What stops a recession? ›

Without income supports, workers who lose their jobs also lose income. As a result, they cut back on spending, which means businesses in their communities lose revenue, which, in turn, may lead to further layoffs. Income support programs stop this vicious recessionary cycle.

Can the Fed trigger a recession? ›

The researchers reviewed 16 episodes since 1950 when a central bank like the Fed raised the cost of borrowing to fight inflation, in the United States, Canada, Germany and the United Kingdom. In each case, a recession resulted.

Will high interest rates cause a recession? ›

Whenever the Federal Reserve lifts rates to battle high inflation, the risk of a recession increases, and the US economy has typically fallen into an economic downturn under the weight of rising borrowing costs.

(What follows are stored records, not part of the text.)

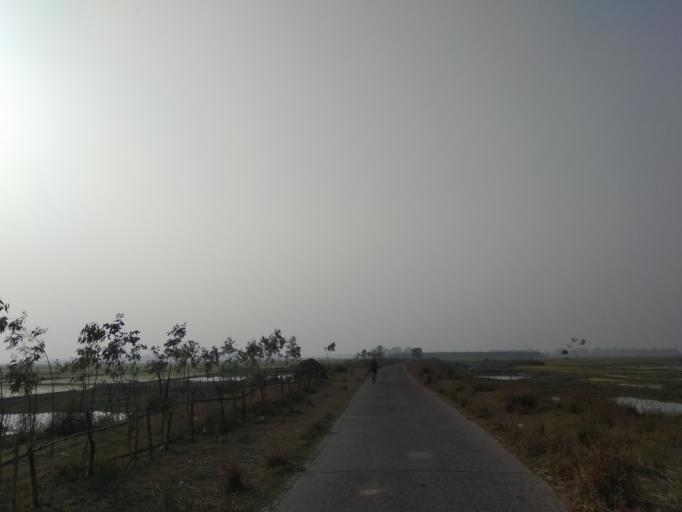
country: BD
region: Rajshahi
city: Ishurdi
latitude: 24.4954
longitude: 89.1904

What will happen to the economy if banks collapse? ›

The fallout from a bank collapse can be widespread, hurting the bank's customers, employees, creditors, and even the entire economy. The bank and its shareholders are not the only stakeholders who suffer in a banking crisis. The bank's customers and account holders can be hit hard too.

Do bank runs cause recession? ›

The resulting chain of bankruptcies can cause a long economic recession as domestic businesses and consumers are starved of capital as the domestic banking system shuts down.

Are banks predicting recession? ›

Big banks forecast the global economy slowing in 2023, with a likely U.S. recession. Even the most bullish forecasts had the S&P 500 (. SPX) , opens new tab rising about 9% in 2023. It has rallied 21% so far.